Task directions » Only the count is needed. Count the lines below with the word "grade" in them.

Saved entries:
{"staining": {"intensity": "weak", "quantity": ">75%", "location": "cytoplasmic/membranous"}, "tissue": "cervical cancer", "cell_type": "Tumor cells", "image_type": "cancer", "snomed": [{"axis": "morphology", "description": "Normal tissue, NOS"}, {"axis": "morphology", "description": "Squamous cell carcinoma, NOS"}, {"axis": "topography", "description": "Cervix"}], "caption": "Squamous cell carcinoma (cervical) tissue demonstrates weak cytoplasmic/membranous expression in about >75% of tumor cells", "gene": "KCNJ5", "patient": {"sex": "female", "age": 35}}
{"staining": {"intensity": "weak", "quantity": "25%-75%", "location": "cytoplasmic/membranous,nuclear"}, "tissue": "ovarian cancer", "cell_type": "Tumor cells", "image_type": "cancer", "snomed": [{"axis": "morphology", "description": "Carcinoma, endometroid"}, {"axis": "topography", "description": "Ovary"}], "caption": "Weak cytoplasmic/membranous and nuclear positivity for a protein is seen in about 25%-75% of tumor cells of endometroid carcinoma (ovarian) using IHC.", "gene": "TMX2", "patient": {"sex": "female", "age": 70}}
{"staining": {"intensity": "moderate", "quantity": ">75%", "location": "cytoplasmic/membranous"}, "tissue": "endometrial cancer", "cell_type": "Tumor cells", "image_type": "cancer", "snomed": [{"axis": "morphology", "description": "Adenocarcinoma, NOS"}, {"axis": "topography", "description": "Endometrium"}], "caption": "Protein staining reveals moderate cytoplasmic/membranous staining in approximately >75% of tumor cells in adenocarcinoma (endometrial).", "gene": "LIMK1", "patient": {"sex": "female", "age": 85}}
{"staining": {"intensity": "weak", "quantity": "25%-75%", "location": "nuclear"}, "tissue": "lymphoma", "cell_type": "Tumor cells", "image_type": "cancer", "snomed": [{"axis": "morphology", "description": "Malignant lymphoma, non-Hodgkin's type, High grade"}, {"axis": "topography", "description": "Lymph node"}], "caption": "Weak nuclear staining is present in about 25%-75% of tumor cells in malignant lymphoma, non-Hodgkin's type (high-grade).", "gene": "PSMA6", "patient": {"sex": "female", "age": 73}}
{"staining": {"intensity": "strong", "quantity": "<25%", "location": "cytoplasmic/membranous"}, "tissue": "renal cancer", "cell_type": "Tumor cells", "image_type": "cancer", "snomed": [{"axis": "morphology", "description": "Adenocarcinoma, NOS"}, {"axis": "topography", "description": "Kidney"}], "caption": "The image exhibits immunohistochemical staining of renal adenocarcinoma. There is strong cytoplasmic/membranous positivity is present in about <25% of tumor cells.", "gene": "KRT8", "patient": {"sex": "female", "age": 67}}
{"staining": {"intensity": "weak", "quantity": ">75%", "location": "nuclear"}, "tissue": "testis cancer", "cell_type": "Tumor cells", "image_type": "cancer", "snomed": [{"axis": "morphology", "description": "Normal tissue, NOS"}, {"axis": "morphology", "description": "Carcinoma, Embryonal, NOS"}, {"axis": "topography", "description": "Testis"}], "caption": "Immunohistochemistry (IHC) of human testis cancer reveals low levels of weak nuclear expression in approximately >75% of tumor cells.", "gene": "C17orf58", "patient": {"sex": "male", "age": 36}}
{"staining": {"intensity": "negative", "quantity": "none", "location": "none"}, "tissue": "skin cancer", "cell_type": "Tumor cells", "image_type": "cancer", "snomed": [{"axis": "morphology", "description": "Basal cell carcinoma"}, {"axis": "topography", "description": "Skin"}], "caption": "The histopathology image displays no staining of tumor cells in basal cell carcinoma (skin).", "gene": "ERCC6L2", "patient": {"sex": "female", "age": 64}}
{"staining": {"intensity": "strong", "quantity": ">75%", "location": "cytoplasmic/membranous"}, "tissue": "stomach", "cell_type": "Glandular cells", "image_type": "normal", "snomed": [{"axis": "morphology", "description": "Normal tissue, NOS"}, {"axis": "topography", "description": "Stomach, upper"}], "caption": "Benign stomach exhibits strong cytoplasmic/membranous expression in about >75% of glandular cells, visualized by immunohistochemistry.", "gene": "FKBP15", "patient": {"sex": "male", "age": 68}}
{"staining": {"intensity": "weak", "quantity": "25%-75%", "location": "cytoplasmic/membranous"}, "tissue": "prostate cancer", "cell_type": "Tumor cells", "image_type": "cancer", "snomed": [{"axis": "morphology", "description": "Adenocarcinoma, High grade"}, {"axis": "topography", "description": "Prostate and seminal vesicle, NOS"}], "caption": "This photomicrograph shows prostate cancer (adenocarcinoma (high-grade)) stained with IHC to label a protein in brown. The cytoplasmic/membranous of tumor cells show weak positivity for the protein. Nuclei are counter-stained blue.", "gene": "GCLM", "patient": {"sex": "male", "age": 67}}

Written answer » 2